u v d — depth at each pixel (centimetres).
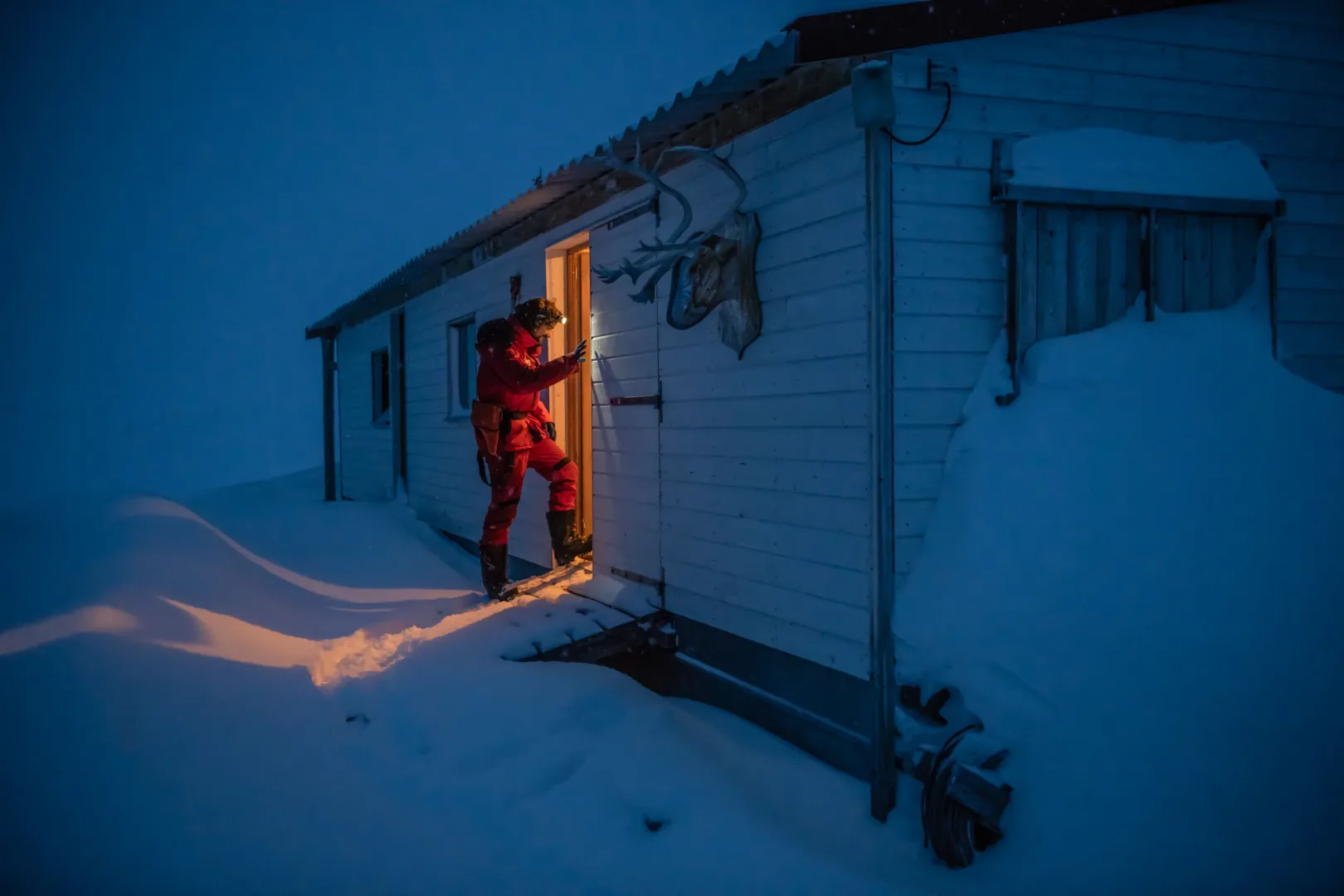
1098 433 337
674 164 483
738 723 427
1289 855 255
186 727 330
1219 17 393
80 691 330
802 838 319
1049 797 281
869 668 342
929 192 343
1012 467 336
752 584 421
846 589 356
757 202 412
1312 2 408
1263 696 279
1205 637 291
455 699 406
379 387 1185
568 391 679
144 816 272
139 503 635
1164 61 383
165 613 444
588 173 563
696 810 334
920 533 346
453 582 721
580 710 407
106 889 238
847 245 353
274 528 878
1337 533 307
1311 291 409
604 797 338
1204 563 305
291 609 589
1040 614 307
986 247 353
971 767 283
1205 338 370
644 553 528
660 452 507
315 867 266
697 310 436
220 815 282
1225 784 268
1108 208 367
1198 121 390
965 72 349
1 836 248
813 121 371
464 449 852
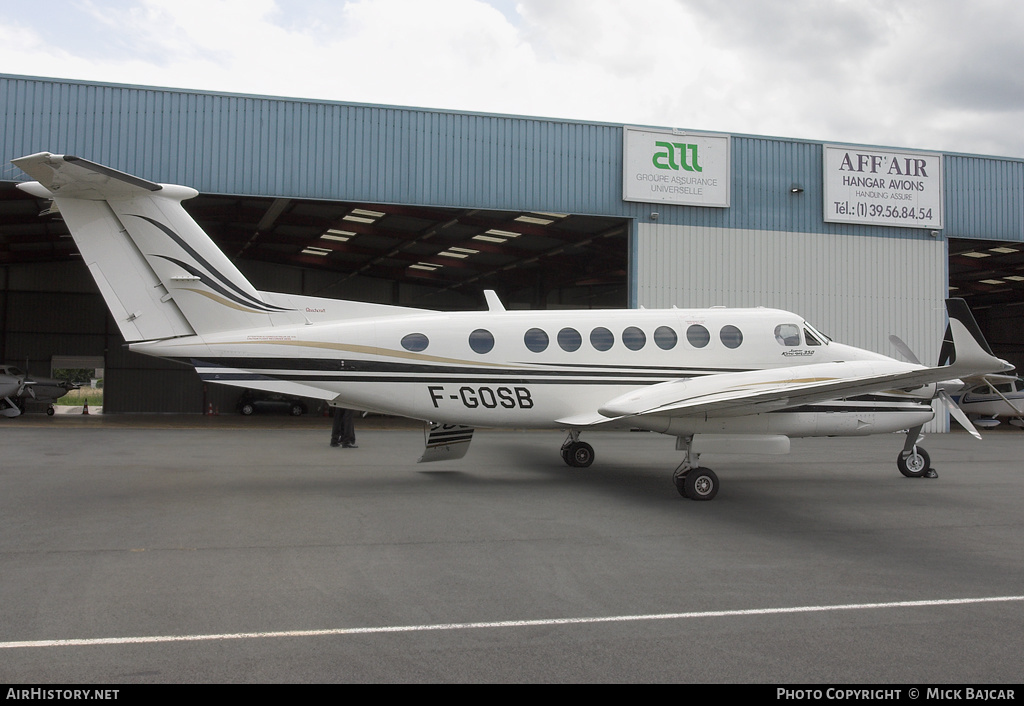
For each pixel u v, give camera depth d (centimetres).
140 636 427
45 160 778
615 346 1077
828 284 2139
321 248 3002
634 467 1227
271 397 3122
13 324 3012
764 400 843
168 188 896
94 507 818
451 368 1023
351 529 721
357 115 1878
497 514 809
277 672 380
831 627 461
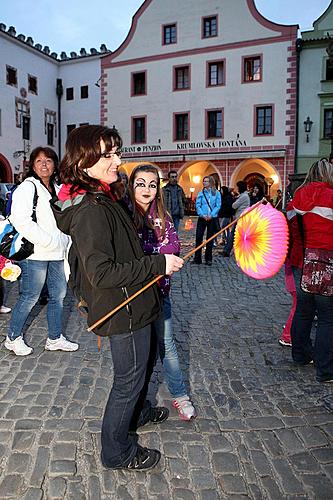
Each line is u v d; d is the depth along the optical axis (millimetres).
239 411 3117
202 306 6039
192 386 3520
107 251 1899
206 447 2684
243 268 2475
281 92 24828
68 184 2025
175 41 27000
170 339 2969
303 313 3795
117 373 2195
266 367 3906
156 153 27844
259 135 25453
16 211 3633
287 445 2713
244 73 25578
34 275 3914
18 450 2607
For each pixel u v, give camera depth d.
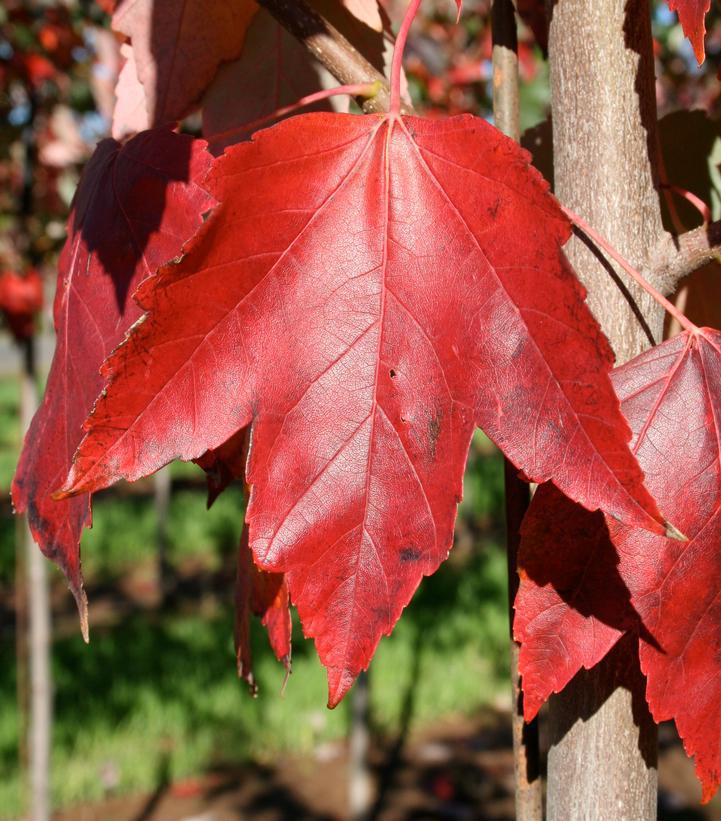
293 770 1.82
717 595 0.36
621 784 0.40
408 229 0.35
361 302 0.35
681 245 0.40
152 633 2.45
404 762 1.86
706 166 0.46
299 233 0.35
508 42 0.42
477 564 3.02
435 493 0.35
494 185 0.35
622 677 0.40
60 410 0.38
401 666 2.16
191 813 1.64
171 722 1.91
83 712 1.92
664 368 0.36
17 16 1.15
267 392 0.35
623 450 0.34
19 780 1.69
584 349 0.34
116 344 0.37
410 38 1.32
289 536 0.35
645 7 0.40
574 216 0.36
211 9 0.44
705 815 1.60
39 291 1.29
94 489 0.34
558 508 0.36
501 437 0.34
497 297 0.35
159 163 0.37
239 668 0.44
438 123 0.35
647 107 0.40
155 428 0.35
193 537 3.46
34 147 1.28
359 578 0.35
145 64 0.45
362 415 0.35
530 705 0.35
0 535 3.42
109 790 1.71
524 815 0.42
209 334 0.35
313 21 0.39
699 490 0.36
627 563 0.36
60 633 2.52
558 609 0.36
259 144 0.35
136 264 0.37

::::::::::

Report all lines of the data above that include the string "centimetres".

u v d — depth at each pixel (centimetres).
For each pixel u v, give camera depth d (centimetres).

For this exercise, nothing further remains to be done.